The monster went on. The roar of its passing diminished a little. And the 'copter man came suddenly out of the staff-car, struggling with the portable vision set.
"I think we can do it," he said shortly. "It's in constant beam communication with a bomber up aloft, and I think they're worried up there because they can't see a damned thing. But it's a good team. With the Wabbly's beam, which takes so much power no bomber could possibly carry it, the bombers are safe, and the bombers can locate any motor-driven thing that might attack the Wabbly and blow it to hell. But right now they can't see it. So I think we can do it. Coming?"

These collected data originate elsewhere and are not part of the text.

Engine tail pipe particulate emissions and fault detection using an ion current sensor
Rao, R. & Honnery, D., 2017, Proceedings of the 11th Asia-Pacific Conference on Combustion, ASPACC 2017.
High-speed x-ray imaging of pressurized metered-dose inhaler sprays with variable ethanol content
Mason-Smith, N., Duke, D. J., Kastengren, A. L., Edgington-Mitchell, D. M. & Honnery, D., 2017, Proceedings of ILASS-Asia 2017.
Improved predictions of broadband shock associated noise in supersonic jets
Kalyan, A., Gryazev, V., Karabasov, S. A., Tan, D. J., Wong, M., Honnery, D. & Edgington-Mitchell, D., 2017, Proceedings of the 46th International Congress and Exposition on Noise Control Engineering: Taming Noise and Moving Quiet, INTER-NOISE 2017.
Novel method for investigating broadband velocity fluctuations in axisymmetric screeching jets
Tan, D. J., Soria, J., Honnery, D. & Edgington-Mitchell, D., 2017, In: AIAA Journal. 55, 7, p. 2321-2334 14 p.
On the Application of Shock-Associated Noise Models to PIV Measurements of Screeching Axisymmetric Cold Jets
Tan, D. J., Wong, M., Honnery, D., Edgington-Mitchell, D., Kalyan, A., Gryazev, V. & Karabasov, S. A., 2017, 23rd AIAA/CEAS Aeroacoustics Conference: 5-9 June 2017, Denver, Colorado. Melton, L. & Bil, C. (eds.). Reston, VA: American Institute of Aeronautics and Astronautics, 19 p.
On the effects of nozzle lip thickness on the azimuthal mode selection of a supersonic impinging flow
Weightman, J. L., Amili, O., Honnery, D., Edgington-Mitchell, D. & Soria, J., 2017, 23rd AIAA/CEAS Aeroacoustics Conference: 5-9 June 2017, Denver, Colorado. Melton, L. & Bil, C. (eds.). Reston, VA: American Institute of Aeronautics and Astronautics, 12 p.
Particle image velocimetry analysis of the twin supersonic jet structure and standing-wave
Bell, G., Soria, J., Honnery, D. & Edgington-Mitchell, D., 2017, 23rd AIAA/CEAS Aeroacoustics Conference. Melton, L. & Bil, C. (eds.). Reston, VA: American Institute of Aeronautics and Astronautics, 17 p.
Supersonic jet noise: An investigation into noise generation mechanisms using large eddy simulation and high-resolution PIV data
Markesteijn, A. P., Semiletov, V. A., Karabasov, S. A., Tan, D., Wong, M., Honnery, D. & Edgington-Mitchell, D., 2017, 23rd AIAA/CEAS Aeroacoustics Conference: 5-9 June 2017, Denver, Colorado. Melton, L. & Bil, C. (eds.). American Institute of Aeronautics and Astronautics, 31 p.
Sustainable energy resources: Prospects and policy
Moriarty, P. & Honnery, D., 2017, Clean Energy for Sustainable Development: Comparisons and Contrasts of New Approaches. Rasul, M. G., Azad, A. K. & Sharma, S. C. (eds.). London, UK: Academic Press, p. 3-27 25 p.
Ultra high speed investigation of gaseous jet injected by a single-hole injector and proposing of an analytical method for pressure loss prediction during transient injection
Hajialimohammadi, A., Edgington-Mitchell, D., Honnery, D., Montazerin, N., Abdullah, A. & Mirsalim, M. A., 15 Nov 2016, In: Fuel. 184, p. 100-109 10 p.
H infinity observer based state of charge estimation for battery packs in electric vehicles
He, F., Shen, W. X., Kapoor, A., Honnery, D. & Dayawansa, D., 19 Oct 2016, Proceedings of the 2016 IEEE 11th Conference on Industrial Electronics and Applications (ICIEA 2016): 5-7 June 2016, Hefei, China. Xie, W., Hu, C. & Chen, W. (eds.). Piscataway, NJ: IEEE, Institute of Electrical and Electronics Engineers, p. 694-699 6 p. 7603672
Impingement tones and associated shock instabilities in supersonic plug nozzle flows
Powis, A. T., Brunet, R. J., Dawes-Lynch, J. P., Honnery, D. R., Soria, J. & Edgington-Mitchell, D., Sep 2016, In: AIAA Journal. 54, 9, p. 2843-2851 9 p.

Sergeant Walpole threw away his cigarette and rose stiffly. Even those few moments of rest had intensified his weariness. He flung a leg over the monocycle's seat and pointed tiredly to the trail of the Wabbly. It nearly paralleled, here, a ribbon of concrete road which once had been a reasonably important feeder-highway.
"Let's go."
They went off through the rain along the road, nearly parallel to the route the Wabbly was taking. Rain beat at them. Off in the woods to their right the Wabbly's noise grew louder as they overtook it. They passed it, and came abruptly out of the wooded area upon cultivated fields, rolling and beautifully cared-for. There had been a farm-headquarters off to one side, a huge central-station for all the agricultural work on what once would have been half a county, but there were jagged walls where buildings had been, and smoke still rose from the place.
Then the Wabbly came out of the woods, a dim gray monstrous shape in the rain.
The helicopter man pulled the ignition-cord and a rocket began to sputter. He made a single wipe with his knife-blade along the twisted insulated wires of the Bissel battery, and a wavering blue spark leaped into being. The rocket shot upward, curved down, and landed with enough force to bury its head in the muddy ploughed earth and conceal the signal-flare that must have ignited.
"That ought to do it," said the 'copter man. "Let's send some more."
Sergeant Walpole got exhaustedly off his monocycle and duplicated the 'copter man's efforts. A second rocket, a third.... A dozen or more rockets went off, each one bearing a wavering, uncertain blue spark at its tip. And that spark would continue for half an hour or more. In a loop aerial, eight miles up, it might sound like a spark-plug, or it might sound like something else. But it would not sound like the sort of thing that ought to spring up suddenly in front of the Wabbly, and it would sound like something that had better be bombed, for safety's sake.